Estaría bien que los expresidents catalanes refrenaran su incontinencia verbal, si es que no tienen nada relevante que aportar
En este sentido, es especialmente significativo el acto de homenaje que el mundo convergente de toda la vida se apresuró a sacarse de la manga el pasado viernes en Castellterçol, cuna de Enric Prat de la Riba, para rendir tributo al líder caído y dejar claro que es uno de los suyos, no de los otros. Un acto durante el cual el propio homenajeado, como aquel que no quiere la cosa, no dejó escapar la oportunidad de pasar cuentas con su hijo político —a quien tenía sentado a su diestra— y de reprocharle justamente que hubiera sacrificado CDC en un momento en que "todo el mundo se aturdió" con una refundación —el PDeCAT— que resultó un fiasco. "Habría valido la pena mantener el partido", lamentó Jordi Pujol, que por eso pidió que una de las primeras cosas que tocaba hacer ahora era "salvar el partido", o lo que es lo mismo, dado que CDC ya no existe, "ese espíritu y esa mentalidad" convergentes, es decir, exactamente lo que hoy es JxCat. Y, puestos a meter baza y a remachar el clavo convergente, vino a decir que él ya lo sabía eso de que Catalunya no podría ser nunca independiente. ¡Suerte que cuando en 2003 dejó de ser president de la Generalitat proclamó que se retiraba para no interferir en la política del día a día!

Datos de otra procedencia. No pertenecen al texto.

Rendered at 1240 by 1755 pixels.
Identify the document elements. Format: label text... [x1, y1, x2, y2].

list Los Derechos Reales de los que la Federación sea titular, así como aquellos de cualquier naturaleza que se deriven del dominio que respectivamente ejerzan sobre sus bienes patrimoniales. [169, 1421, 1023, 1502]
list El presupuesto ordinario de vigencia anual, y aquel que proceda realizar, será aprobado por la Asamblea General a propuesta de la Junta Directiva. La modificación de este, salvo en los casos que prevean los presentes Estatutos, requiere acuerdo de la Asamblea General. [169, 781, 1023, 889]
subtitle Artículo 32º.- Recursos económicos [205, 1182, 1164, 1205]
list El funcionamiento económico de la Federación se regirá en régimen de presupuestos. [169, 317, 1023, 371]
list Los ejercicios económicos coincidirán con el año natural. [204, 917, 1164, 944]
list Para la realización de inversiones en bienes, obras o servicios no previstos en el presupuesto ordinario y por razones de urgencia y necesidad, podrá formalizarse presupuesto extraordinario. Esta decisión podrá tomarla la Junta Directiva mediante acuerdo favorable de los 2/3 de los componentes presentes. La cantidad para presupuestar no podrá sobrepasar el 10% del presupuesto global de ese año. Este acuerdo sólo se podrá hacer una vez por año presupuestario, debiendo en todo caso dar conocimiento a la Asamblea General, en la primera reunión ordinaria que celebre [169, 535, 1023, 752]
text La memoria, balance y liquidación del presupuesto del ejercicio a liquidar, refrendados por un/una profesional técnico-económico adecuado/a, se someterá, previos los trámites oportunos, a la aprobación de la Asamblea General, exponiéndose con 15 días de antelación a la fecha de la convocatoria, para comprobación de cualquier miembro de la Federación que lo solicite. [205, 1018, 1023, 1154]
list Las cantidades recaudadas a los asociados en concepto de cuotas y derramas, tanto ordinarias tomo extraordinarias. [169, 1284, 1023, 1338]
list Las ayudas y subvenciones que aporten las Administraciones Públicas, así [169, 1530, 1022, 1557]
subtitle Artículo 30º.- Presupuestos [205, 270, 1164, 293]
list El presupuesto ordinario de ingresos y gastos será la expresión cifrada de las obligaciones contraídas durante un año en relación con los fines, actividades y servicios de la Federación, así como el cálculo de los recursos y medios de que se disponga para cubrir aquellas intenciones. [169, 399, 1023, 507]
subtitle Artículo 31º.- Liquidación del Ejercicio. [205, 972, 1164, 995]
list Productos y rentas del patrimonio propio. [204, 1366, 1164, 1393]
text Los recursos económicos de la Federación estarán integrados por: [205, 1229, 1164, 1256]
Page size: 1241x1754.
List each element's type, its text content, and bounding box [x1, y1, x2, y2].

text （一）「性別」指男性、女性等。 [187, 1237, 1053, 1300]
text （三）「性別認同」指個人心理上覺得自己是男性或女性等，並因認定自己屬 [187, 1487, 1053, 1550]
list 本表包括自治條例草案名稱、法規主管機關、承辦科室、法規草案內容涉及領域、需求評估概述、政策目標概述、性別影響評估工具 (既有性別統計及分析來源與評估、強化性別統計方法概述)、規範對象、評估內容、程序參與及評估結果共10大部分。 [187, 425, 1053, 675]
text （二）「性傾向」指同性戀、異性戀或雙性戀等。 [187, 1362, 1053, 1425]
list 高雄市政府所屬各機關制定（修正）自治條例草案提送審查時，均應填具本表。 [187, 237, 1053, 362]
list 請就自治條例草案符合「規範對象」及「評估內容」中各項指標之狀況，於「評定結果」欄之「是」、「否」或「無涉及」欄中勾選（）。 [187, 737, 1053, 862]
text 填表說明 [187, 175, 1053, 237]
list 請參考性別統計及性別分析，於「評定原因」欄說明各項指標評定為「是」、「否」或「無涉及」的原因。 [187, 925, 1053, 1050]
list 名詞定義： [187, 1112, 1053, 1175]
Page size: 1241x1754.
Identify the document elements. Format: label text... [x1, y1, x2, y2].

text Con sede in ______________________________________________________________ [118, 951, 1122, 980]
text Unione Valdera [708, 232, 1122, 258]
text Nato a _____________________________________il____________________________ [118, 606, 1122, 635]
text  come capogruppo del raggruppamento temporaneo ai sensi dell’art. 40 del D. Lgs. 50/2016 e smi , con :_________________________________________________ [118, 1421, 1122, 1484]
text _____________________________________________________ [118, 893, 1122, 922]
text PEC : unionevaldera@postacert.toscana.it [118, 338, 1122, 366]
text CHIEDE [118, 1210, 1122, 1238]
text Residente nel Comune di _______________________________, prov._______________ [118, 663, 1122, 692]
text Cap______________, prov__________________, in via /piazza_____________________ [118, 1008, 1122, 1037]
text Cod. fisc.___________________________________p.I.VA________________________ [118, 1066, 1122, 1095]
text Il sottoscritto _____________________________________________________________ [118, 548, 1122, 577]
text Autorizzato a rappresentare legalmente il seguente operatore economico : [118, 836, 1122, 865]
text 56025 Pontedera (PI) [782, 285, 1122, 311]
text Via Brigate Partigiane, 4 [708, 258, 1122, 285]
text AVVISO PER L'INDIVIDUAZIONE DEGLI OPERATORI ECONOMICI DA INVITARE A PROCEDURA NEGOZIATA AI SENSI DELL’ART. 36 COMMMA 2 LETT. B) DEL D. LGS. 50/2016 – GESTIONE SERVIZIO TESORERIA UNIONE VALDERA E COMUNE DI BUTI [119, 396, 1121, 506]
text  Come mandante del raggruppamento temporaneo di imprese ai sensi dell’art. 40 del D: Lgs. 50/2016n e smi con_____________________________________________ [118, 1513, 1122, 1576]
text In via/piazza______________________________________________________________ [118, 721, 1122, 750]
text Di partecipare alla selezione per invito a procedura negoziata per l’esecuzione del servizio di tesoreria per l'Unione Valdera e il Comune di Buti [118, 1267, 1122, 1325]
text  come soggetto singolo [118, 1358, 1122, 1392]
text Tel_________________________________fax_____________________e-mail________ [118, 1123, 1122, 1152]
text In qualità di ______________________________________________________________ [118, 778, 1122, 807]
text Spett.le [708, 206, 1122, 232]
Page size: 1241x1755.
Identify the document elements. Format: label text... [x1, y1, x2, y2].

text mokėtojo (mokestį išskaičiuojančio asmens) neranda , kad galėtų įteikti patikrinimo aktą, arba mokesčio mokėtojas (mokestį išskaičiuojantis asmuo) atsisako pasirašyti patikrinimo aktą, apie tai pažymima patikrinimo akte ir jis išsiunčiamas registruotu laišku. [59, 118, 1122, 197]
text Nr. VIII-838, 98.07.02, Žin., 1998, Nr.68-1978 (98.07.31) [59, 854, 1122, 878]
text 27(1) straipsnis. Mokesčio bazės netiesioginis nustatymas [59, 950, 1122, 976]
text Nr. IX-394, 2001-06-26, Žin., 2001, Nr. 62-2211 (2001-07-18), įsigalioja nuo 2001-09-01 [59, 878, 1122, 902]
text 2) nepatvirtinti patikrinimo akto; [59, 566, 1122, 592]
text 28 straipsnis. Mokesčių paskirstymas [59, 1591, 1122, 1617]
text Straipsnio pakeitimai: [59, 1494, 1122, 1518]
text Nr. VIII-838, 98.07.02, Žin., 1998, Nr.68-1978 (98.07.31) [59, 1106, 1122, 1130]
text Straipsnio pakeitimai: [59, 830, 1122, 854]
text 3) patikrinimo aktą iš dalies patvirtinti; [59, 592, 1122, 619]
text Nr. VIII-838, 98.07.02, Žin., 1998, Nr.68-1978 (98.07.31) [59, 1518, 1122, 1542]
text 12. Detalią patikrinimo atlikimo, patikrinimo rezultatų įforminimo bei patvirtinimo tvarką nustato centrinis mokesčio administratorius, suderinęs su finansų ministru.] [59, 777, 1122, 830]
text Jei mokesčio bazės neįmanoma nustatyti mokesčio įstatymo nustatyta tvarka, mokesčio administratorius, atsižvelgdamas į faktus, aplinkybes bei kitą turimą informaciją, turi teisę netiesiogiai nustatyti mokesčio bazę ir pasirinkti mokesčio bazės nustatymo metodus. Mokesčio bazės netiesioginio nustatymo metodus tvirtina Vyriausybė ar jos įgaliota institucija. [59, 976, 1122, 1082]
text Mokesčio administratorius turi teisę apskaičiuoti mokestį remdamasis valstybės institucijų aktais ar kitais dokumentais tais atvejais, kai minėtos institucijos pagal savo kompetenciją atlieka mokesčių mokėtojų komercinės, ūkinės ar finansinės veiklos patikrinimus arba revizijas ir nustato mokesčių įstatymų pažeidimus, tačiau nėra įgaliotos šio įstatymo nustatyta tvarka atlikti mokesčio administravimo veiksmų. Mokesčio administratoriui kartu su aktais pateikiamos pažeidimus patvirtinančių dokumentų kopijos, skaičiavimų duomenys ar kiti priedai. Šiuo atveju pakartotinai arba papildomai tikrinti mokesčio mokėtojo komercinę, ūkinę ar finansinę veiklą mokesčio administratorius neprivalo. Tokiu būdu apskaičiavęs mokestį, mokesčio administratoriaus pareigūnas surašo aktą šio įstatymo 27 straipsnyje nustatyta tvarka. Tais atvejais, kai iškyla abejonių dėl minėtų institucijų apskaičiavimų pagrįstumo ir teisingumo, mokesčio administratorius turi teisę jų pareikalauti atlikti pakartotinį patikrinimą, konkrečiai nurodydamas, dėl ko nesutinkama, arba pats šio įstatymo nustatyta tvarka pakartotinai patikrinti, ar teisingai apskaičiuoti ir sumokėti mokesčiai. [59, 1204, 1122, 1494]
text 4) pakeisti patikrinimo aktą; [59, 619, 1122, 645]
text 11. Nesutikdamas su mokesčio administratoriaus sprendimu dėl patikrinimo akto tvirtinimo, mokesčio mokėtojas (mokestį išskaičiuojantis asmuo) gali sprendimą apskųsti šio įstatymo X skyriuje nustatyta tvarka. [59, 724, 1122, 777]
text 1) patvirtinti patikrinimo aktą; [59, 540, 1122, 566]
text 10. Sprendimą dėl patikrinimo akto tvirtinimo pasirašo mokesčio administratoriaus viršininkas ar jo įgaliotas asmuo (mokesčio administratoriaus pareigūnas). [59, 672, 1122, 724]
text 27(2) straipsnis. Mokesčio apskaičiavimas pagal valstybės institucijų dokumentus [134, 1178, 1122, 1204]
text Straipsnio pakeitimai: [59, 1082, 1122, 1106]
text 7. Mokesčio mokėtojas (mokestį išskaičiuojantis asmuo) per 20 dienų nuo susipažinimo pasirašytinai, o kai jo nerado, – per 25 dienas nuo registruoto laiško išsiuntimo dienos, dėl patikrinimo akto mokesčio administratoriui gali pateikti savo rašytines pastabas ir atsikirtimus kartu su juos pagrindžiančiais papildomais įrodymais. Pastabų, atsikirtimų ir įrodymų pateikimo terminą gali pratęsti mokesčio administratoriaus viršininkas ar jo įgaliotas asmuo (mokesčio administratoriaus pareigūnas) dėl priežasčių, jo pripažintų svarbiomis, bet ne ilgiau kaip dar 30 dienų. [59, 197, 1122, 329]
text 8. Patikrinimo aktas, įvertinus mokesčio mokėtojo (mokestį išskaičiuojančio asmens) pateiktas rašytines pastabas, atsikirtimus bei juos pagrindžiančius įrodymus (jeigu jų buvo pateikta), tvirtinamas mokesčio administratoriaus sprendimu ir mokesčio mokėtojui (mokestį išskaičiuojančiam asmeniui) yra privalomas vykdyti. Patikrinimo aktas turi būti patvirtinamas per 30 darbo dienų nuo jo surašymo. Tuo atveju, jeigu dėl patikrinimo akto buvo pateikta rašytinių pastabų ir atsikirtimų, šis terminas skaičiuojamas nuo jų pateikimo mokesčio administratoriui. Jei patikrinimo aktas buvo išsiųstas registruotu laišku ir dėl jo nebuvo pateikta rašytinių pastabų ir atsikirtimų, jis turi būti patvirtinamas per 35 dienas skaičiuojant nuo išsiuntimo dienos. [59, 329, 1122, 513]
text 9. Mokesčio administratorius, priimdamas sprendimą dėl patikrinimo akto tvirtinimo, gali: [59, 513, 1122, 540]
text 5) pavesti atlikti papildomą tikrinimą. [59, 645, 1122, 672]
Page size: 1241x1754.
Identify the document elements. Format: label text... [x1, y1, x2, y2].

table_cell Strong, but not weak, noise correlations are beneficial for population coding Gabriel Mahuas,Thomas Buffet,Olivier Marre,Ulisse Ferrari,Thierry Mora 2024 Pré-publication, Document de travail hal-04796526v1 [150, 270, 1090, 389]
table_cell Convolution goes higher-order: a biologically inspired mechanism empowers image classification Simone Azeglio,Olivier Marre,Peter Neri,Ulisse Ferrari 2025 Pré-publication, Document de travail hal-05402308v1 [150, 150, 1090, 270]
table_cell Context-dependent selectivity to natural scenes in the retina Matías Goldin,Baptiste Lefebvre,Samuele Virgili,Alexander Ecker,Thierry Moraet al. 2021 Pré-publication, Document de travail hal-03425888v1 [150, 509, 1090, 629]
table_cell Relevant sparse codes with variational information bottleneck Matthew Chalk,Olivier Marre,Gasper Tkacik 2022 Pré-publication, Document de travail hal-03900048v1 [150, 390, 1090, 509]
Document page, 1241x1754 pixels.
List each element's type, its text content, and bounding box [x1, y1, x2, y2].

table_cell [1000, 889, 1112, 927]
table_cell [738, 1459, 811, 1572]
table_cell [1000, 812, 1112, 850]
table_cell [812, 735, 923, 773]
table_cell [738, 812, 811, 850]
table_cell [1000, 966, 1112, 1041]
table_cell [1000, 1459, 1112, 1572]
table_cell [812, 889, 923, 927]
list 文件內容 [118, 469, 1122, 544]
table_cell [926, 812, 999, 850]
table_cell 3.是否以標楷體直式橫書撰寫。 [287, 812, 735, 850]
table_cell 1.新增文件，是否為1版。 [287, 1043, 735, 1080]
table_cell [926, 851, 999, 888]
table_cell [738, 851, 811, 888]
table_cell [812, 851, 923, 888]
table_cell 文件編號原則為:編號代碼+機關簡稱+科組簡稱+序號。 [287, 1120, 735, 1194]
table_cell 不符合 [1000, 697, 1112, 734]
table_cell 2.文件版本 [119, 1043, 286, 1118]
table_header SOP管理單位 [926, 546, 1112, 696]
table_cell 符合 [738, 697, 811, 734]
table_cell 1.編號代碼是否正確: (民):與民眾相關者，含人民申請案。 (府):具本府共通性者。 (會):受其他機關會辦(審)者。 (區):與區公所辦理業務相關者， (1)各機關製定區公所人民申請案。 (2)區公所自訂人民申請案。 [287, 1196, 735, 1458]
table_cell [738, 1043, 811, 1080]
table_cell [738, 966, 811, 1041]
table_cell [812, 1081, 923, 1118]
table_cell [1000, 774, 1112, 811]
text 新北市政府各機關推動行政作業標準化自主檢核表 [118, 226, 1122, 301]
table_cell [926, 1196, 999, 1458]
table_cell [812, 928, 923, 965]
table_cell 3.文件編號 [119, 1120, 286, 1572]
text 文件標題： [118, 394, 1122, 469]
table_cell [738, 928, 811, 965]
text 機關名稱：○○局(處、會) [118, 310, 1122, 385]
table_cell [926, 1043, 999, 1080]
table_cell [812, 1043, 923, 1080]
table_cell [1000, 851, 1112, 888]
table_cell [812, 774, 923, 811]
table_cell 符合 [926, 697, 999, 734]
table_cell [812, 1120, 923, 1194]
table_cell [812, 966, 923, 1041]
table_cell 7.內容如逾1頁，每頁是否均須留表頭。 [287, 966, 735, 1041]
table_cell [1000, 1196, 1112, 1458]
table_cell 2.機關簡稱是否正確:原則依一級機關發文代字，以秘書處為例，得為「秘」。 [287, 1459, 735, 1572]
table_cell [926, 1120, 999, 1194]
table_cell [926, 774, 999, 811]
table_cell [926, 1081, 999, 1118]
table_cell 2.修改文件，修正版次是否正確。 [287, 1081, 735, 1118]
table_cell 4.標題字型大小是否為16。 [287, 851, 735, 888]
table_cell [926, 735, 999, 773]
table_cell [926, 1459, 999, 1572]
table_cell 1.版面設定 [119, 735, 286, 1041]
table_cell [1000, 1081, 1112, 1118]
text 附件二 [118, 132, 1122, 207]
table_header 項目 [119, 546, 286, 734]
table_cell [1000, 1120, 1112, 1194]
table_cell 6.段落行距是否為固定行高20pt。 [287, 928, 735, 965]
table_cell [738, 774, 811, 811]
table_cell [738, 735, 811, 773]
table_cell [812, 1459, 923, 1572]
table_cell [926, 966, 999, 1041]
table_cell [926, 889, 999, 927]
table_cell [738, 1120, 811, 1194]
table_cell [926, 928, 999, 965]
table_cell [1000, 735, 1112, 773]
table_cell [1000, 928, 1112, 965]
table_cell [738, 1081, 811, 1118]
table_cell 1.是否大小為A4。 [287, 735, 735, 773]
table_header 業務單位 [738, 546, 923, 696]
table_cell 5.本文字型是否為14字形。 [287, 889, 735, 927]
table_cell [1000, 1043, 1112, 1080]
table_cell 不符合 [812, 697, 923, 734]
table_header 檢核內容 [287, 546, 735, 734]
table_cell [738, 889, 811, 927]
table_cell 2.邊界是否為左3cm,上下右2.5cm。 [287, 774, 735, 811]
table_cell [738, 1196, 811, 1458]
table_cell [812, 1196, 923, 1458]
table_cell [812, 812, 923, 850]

Más allá de esta celebración, la actividad de Artur Mas como expresident tampoco acaba aquí. Hay que añadir las declaraciones sobre la actualidad política que últimamente él también realiza, como aquel que dice, cada dos por tres a cualquier medio que le pregunte. Una de las últimas perlas ha sido, en la misma línea de echar agua al vino del movimiento independentista, la afirmación según la cual "son los catalanes los que han decidido que la independencia debe quedar en un segundo plano". Se debió quedar realmente descansado con esta sentencia cuando él y todo el mundo sabe que si en 2017 la independencia no triunfó no fue porque la mayoría de ciudadanos de Catalunya no lo quisiera, sino porque los políticos que comandaban el país —entre ellos él mismo, entre bambalinas— a la hora de la verdad se echaron atrás, y cuando él y todo el mundo sabe que si actualmente se encuentra "en un segundo plano" es porque las fuerzas políticas catalanas han vuelto todas al procesismo y el elector independentista no tiene ningún partido ni dirigente independentista a quien votar.
Es por todo ello que estaría bien que los expresidents catalanes refrenaran su incontinencia verbal, si es que no tienen nada relevante que aportar, como ha sido el caso hasta ahora. Porque seguro que serían muchos los que convendrían que, efectivamente, callados estarían mucho mejor.